Transplants "blur the easy distinctions between life and death…." (Darwent) This panel takes a global perspective on transplantation, probing its social and political foundations and its subjective, human consequences via sounds and images from the creative research project Transplant and Life. The presentations will be in the first session and the second session will be discussion based.
This panel seeks a global and transdisciplinary perspective on transplantation and asks how - or if - art, in its broadest sense, can contribute to the understanding of this life-changing process from personal, social, and/or medical perspectives. It will explore relationships between biopolitics and emotion, and between the social and personal in the sphere of organ transplantation. Amidst the tangle of emotional and political complications surrounding transplantation, what of the patient voice, the subjective experience of those whose bodies have been subjected to invasive, sometimes traumatic interventions and whose lives have been extended and sometimes transformed?
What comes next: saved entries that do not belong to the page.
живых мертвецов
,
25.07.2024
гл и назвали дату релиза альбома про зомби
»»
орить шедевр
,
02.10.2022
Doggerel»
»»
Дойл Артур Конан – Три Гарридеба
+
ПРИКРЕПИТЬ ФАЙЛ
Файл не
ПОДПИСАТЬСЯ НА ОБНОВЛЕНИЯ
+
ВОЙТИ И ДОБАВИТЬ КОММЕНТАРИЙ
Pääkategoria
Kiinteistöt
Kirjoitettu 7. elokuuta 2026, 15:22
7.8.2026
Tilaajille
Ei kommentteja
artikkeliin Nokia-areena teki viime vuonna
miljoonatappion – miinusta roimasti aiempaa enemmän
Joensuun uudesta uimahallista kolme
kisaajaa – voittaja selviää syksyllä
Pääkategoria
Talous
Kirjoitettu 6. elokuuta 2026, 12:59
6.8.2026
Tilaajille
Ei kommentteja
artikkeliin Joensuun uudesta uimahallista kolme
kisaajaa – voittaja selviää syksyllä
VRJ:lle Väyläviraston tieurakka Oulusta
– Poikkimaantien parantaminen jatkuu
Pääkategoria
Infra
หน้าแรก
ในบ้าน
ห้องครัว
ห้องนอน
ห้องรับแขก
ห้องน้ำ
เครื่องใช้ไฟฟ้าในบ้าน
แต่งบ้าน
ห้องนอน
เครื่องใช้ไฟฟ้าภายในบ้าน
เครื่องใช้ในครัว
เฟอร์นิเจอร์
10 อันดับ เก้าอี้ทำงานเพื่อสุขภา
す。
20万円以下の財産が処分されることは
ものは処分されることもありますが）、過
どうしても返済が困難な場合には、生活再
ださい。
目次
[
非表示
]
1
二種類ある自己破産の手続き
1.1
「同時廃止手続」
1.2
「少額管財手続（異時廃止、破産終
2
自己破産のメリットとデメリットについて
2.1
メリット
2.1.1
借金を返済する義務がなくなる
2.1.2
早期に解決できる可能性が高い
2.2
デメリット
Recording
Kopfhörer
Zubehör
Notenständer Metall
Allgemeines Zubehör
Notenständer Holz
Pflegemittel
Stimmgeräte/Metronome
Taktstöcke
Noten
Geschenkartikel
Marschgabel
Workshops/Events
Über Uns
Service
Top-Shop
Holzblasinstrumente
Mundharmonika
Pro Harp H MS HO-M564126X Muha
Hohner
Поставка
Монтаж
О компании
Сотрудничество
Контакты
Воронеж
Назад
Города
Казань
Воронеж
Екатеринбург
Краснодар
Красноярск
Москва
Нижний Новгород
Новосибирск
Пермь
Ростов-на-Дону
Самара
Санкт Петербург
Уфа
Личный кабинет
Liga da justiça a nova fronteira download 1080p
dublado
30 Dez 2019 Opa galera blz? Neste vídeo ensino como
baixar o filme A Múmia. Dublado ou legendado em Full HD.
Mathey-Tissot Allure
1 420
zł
Can socially engaged cultural practices help to reconcile critical analysis of the paradoxical set of ideological or moral premises on which transplantation arguably rests (Lesley Sharp) with the compassion and trust on which the process relies? How are biomedical technology and the medicalised body represented in publically available imagery associated with organ transplantation?
The panel invites contributions from practitioners and theorists from across and between the disciplines of anthropology, ethnography, art and medicine and from both developed and developing societies.